8cho sets seven fine dancers in a series of duets, solos and groups accompanied by an excellent ensemble of six musicians: a bandoneon player, violinist, pianist and guitarist, with contrabassist Juan Pablo Arcangeli and drummer/vibraphonist Martin Ghersa credited for the original music, with some trendy electronic elements, that makes up most of the score. There are also a handful of older traditional tangos and one by Astor Piazzolla.

The use of singer Alejandro Guyot seemed incongruous; his explanatory introductions of his songs broke up what would have otherwise been a smooth flow of imagery and music, and his rather teacherly presence didn’t fit the show’s theatricality. What was a guy in a tweedy jacket doing in this sequence of surreal dances?

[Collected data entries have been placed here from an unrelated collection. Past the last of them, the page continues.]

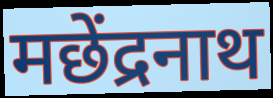
मछेंद्रनाथ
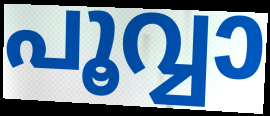
പൂവ്വാ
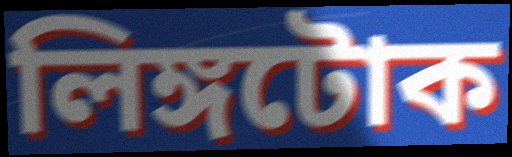
লিঙ্গটোক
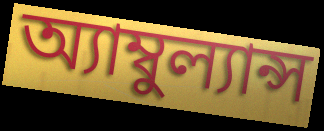
অ্যাম্বুল্যান্স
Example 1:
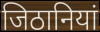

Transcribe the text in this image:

जिठानियां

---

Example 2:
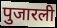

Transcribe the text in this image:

पुजारली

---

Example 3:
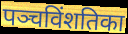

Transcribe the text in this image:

पञ्चविंशतिका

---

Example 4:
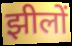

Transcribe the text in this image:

झीलों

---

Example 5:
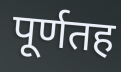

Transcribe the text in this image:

पूर्णतह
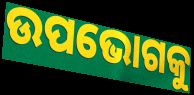
ଉପଭୋଗକୁ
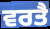
ਵਰਤੈ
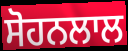
ਸੋਹਨਲਾਲ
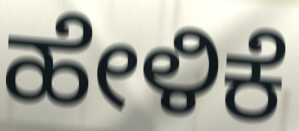
ಹೇಳಿಕೆ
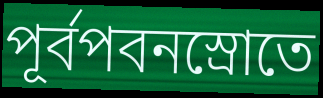
পূর্বপবনস্রোতে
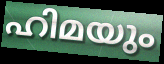
ഹിമയും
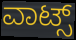
ವಾಟ್ಸ್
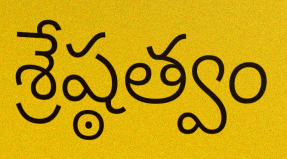
శ్రేష్ఠత్వం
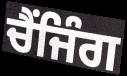
ਚੈਂਜਿੰਗ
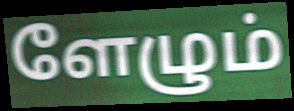
ளேழும்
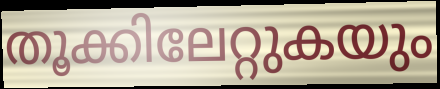
തൂക്കിലേറ്റുകയും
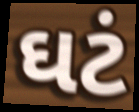
ઘટં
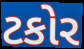
ટકોર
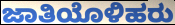
ಜಾತಿಯೊಳಿಹರು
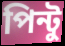
পিন্টু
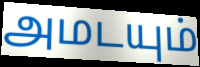
அமடயும்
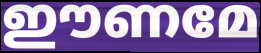
ഈണമേ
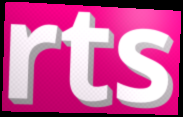
rts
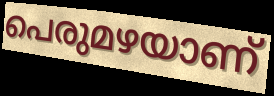
പെരുമഴയാണ്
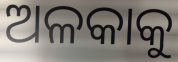
ଅଳକାକୁ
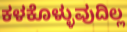
ಕಳಕೊಳ್ಳುವುದಿಲ್ಲ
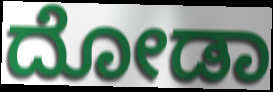
ದೋಡಾ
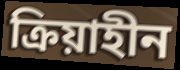
ক্রিয়াহীন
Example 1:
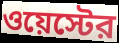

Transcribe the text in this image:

ওয়েস্টের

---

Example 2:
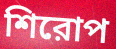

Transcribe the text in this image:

শিরোপ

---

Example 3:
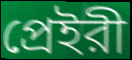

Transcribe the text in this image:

প্রেইরী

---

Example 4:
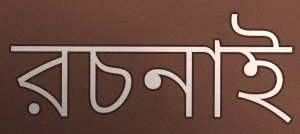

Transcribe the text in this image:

রচনাই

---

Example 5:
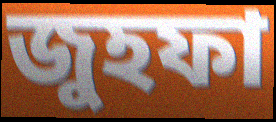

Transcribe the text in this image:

জুহফা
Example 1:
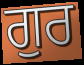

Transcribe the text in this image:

ਗੁਰ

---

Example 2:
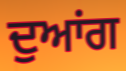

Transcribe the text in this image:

ਦੁਆਂਗ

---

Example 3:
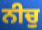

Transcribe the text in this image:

ਨੀਚੁ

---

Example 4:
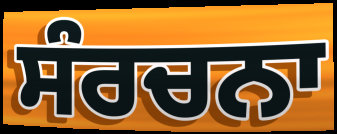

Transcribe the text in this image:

ਸੰਰਚਨਾ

Some of the dances were compellingly lovely and strange. The opening featured Cristina Tziouras and Maria Lujan Minguez, in old-fashioned black lingerie, suspended high above the stage, twisting around each other and linking legs in an upside down dance. In the wrenching Piazzolla song Solo, Lucas Coria swung from a cable attached to one arm, his whirling circles and sudden drops echoing the desperation of the music. When tiny blonde Viviana Finkelstein hung suspended in the air, arching and flipping amidst clouds of dry ice, she seemed a kind of fantasy. Later, she hung above partner Mauro Dann, both bare-chested, skin gleaming in moody lighting, as they performed a dreamlike and intensely sensual duet. Juan Manuel Iglesias dances with a suspended Maria Lujan Minguez in a traditional tango, swinging her into ever greater arcs in the air or down to the floor to increase the dance’s drama. There’s a stirring sequence for three couples, with the women spinning through the air around their partners.

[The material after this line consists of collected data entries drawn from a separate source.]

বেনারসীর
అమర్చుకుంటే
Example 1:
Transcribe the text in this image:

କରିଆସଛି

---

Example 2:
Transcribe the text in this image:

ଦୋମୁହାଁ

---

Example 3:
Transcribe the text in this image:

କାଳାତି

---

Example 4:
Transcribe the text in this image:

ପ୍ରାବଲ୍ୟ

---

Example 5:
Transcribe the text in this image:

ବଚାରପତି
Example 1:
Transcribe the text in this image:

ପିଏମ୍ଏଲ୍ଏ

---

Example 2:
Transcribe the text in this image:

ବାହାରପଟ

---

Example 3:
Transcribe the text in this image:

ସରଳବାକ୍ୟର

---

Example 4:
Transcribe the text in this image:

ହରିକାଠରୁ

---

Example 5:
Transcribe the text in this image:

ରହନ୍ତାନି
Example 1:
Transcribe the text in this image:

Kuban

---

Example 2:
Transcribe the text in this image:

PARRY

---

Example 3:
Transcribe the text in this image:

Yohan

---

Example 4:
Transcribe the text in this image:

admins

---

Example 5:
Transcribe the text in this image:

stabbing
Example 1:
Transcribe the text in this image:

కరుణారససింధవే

But the qualities that make tango so exciting – the physical tension of its sharp lifts and kicks, the dramatic tension between partners, the way the back and forth physical tension is a metaphor for attraction and repulsion – mostly disappear when the dancers keep sailing into the air. While that can be thrilling, after a while the swinging becomes monotonous. And the ways in which the aerial moves increase tango’s emotional drama also seem repetitive after a while. The more purely aerial sequences, like a cute bit where we see just the legs of a man and two women flirtatiously kicking above the stage, or a quartet forming slow, interlocking patterns against a back wall, feel visually and physically limited. 8cho is a pleasant, but not a riveting, dream.